We recently met up with one of our grandsons in Gallup. A needed trip and a good excuse to meet with him somewhere between Pagosa and Phoenix. It was a long day filled with fun conversation and forward-thinking plans. In the end, we were left to relish the moments as we planned to see each other again.
I read this week, “The future shapes us as much as the past or the present, maybe more.” What an incredible statement when we think about all of our tomorrows.
My writers’ group met at a restaurant for an 80s party. No, we didn’t dress in big purple garbs, turquoise headbands or wear leg warmers. Nor did we tease our hair, sport big owl glasses or show off bright pink tennis shoes.
The party was to celebrate those who were tipping three scores and 10. It was a rip-roaring good time. With canes, walkers and limps, we were ready to cause a ruckus, but we didn’t. I can’t imagine having to call one of my children to drive me home because I threw a hip.
Our event planner came armed with a list of thought-provoking questions. “What is the greatest wisdom that came from the bumps and bruises in life?

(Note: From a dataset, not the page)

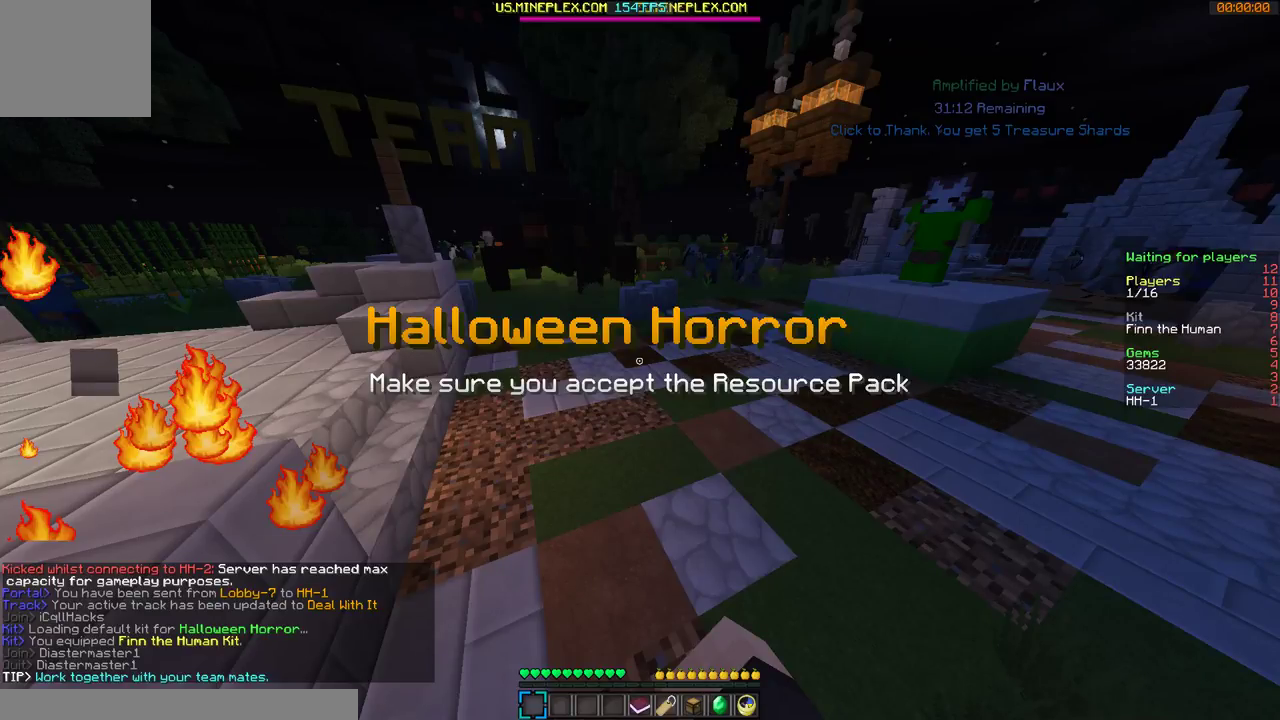
{"keys": ["d"], "mouse": [], "events": []}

How did you live so long and how did you get here?”
Each person answered questions about childhood experiences and siblings, also about mistakes made and detours taken. Then we got to the clencher. “Did any of your dreams come true?”
I was surprised when one of the ladies said she wanted to be an opera singer. I didn’t even know she could sing. Another said she wanted to join the Naval Academy before women were allowed to enlist. I wanted to go to college, but my Sweet Al came along and I couldn’t resist his charm.
I realized as I sat among friends, everyone’s life was rich and experienced. But, even when direction took each person down a different path, they were full of peace and contentment. No one was waiting to die, but was challenged with new purpose for living out their later years. They were still dreaming about another book they wanted to write.
When I think about our lunch party, no one was ruined because an outcome didn’t go their way. And, there were some who experienced tremendous disappointment in life.
Three widows, two singles and me still married. No one felt they had drawn the short stick. They were steadied in their incorruptible core and found themselves in who they were.
We were with each other, whose vision of life matched ours and who equaled our energy in giving us hope for tomorrow. Our dreams were not too big for where we were in life.
As each person spoke, it was easy to see how God had orchestrated their lives through plans made and beyond unavoidable detours. It was almost fascinating. Each of us could have found ruin because a dream didn’t come true. Instead, each spoke of strength and knowledge gained by living where landing.
I am learning to appreciate a quality of life that comes by just experiencing where I find myself. As I focus more and more on where God is taking me, the journey planned or migrated suddenly has less importance.
Final brushstroke: The power of a dream — it stirs in us something that excite us, gives us pause and encourages us to go the distance. Without our dreams, we would be void of hope. But, hope doesn’t die because we took a different direction, it just changes shape. And if we allow it, it can bring us to a place of a new horizon that is different from what we would have chosen, but is equally beautiful.